*The task*.
Once the line containing "Copyright 2012 by" is found in the entries below, reproduce it and every line after it, stopping at and including the line containing "the standard, six-dimensional"; reproduce nothing else, and keep each line exact.

*Data shown*.
◇ ◇ ◇

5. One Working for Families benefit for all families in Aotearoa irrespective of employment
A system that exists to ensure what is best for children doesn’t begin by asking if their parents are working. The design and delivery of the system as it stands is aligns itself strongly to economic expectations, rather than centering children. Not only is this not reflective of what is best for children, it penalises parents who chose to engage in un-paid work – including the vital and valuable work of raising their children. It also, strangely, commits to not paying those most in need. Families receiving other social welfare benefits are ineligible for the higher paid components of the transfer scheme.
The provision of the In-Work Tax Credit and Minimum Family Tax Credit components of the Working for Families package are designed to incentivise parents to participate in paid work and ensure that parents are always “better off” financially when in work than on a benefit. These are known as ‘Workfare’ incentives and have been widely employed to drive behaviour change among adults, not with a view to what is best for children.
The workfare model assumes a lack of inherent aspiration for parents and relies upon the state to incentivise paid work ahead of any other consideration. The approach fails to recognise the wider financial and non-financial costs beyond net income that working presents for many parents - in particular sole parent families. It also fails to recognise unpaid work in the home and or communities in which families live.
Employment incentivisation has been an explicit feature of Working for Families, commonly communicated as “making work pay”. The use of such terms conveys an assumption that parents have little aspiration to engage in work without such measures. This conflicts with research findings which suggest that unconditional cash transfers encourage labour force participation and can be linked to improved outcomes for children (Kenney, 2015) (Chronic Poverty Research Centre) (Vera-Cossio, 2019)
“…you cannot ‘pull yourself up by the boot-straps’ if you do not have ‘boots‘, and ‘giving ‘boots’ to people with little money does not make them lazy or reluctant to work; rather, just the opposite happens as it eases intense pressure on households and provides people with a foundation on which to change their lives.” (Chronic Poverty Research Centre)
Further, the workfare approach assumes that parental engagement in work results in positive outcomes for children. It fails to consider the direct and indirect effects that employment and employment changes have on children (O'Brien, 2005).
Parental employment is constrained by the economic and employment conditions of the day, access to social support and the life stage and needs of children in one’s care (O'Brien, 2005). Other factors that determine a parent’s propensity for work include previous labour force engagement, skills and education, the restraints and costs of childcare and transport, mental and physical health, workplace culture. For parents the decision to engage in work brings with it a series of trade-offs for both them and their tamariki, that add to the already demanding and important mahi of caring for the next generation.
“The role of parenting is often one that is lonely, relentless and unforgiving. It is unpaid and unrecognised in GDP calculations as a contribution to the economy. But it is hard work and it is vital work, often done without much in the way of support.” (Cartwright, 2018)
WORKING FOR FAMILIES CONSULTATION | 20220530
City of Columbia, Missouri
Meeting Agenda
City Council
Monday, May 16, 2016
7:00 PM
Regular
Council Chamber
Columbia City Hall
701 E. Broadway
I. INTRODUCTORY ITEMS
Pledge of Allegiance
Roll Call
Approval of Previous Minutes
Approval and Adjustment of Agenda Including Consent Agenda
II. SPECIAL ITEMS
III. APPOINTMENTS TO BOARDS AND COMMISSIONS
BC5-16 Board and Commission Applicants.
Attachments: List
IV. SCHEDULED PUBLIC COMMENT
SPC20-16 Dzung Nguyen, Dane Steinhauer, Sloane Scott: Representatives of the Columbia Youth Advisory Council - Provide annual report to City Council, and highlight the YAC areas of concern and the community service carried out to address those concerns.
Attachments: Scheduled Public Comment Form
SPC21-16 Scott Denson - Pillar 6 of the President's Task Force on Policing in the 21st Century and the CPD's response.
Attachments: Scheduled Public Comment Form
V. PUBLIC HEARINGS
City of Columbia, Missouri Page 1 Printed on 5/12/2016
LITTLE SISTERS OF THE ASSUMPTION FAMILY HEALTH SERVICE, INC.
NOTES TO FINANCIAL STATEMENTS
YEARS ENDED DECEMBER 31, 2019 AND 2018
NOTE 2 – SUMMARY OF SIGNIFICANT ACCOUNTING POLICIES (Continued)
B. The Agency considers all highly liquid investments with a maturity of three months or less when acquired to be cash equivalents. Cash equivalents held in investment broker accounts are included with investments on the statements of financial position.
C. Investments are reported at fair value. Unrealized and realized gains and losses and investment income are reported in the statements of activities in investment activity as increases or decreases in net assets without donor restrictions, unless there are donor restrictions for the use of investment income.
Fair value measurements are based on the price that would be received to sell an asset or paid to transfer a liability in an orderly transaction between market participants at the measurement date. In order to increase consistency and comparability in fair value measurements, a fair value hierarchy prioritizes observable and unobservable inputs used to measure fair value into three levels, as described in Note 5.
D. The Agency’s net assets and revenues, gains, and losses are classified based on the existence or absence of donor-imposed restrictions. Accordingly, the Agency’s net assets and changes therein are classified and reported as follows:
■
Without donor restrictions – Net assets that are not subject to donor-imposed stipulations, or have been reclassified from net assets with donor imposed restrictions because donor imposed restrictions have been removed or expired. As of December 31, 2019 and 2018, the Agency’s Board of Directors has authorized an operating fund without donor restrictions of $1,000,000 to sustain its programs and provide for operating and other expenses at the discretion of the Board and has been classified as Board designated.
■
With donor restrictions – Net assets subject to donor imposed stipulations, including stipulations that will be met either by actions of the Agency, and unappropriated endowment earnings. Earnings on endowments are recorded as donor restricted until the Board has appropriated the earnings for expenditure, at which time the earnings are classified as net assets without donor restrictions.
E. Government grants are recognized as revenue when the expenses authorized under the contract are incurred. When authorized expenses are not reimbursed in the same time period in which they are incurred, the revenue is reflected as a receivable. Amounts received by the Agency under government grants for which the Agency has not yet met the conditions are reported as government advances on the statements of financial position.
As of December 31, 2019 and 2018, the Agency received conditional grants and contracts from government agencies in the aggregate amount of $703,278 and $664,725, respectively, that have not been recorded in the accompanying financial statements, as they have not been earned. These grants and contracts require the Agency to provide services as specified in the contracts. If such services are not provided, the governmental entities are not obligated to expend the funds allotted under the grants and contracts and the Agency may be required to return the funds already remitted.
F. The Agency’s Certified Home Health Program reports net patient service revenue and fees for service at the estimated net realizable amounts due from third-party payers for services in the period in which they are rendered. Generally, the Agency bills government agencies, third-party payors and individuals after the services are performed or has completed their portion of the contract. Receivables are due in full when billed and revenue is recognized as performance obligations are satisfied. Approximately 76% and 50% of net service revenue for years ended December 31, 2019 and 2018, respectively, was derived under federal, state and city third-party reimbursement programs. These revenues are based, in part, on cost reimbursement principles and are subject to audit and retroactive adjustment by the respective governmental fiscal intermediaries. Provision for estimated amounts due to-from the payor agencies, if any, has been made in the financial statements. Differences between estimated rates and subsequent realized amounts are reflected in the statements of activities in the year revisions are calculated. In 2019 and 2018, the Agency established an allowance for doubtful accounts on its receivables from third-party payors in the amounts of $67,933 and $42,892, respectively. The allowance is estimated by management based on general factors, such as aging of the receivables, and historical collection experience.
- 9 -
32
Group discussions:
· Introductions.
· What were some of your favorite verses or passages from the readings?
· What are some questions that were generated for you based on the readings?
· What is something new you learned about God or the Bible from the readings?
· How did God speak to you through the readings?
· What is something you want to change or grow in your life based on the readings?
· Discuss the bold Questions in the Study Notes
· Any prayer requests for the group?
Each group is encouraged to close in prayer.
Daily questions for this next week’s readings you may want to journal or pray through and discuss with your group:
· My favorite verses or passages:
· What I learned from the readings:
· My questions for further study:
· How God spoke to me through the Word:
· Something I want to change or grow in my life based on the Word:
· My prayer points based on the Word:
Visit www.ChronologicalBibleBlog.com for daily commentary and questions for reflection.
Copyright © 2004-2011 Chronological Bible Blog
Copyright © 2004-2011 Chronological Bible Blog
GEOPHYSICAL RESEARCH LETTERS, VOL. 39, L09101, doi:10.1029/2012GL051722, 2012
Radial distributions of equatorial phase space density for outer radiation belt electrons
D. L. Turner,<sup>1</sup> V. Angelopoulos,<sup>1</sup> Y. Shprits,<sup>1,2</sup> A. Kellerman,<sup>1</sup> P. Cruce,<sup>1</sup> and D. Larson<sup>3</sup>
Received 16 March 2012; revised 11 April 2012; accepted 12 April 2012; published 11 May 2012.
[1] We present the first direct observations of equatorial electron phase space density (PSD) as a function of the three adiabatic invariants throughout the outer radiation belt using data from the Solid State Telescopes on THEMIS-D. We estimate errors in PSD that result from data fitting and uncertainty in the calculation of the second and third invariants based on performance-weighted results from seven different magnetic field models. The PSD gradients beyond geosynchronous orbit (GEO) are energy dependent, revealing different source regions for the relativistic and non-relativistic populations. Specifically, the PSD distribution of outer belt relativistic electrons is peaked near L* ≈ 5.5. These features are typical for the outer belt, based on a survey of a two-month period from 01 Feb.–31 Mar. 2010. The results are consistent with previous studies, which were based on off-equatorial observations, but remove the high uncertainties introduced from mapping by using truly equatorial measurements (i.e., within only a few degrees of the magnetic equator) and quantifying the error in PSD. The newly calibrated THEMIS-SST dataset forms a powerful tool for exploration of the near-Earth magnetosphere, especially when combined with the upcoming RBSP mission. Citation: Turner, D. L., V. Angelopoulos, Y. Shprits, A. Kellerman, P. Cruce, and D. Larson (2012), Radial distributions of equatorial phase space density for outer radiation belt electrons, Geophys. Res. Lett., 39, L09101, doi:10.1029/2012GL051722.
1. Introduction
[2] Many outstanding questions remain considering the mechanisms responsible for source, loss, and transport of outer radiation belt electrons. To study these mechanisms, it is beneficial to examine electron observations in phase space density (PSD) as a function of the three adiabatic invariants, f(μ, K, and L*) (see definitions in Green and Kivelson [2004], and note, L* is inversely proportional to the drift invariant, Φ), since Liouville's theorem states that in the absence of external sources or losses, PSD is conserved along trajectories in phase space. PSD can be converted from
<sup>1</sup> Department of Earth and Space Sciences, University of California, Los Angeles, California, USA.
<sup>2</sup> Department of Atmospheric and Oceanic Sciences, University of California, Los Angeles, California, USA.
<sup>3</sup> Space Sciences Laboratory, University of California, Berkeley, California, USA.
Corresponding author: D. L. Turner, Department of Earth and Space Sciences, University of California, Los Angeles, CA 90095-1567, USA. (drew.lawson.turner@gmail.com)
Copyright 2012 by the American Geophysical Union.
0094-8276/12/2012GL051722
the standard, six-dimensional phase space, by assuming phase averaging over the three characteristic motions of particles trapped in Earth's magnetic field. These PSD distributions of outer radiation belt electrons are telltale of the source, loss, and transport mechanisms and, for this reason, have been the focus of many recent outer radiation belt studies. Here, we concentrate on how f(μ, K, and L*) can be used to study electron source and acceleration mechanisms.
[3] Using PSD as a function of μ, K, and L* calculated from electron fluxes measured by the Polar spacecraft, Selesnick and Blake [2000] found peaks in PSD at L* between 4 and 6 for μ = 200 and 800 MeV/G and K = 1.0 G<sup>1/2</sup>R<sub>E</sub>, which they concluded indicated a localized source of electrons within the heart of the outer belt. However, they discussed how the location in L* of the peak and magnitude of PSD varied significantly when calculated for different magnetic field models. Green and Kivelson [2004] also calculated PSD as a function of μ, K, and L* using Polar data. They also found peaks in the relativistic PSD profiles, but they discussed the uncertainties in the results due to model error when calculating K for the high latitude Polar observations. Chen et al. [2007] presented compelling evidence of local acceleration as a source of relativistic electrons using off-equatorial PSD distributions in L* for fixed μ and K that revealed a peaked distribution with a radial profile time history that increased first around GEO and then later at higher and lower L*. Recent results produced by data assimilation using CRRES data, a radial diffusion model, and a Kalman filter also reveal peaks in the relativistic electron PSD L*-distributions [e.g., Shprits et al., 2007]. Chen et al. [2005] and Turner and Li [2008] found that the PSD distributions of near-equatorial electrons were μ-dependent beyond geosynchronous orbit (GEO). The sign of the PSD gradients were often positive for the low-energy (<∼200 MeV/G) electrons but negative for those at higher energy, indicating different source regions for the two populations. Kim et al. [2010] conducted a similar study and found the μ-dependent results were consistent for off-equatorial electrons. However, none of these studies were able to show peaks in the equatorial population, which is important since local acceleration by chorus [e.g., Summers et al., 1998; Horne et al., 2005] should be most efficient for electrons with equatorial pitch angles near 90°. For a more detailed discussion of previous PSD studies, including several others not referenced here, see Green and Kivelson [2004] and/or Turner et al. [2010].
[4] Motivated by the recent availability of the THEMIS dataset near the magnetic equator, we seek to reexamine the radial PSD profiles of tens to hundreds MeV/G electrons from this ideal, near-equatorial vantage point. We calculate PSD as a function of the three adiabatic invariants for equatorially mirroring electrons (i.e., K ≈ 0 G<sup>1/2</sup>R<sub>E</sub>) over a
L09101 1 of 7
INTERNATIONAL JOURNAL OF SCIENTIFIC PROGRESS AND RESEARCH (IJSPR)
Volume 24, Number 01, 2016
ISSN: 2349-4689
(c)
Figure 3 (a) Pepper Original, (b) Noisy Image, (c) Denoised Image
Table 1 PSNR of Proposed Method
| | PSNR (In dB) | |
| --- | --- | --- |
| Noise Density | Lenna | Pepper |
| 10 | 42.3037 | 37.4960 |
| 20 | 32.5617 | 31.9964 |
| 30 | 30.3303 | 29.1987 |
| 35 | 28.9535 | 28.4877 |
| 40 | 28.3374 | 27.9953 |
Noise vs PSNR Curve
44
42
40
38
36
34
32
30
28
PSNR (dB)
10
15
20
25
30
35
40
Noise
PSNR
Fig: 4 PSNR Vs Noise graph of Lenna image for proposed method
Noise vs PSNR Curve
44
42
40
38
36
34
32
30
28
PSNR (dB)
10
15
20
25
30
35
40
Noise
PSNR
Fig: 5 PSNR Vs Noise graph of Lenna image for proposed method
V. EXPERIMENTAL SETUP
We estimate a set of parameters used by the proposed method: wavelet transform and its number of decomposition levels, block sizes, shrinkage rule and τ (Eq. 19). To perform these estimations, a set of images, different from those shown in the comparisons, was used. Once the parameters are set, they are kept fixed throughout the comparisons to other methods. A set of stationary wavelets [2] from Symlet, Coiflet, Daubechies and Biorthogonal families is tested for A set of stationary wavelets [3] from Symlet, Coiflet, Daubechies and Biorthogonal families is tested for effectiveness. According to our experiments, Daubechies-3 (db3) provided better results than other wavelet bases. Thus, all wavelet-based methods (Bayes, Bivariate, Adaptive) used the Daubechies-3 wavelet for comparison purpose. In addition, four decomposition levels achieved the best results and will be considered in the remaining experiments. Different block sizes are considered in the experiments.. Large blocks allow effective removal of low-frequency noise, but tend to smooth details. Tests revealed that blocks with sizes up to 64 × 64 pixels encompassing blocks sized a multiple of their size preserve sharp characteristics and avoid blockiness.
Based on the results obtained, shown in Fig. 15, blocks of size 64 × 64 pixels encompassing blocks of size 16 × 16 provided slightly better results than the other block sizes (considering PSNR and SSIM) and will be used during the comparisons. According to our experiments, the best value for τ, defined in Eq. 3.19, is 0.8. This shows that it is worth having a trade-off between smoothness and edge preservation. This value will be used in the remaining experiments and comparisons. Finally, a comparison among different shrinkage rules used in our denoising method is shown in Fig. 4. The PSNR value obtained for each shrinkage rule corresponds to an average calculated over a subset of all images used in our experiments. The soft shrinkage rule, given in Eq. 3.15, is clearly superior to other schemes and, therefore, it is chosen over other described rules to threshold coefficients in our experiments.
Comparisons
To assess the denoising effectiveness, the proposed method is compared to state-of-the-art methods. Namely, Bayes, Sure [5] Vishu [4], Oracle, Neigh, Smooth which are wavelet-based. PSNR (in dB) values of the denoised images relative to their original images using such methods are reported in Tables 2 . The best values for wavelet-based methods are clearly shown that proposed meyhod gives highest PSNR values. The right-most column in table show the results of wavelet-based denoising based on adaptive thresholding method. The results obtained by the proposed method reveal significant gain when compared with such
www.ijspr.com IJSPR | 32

◇ ◇ ◇

*Task solution*.
Copyright 2012 by the American Geophysical Union.
0094-8276/12/2012GL051722
the standard, six-dimensional phase space, by assuming phase averaging over the three characteristic motions of particles trapped in Earth's magnetic field. These PSD distributions of outer radiation belt electrons are telltale of the source, loss, and transport mechanisms and, for this reason, have been the focus of many recent outer radiation belt studies. Here, we concentrate on how f(μ, K, and L*) can be used to study electron source and acceleration mechanisms.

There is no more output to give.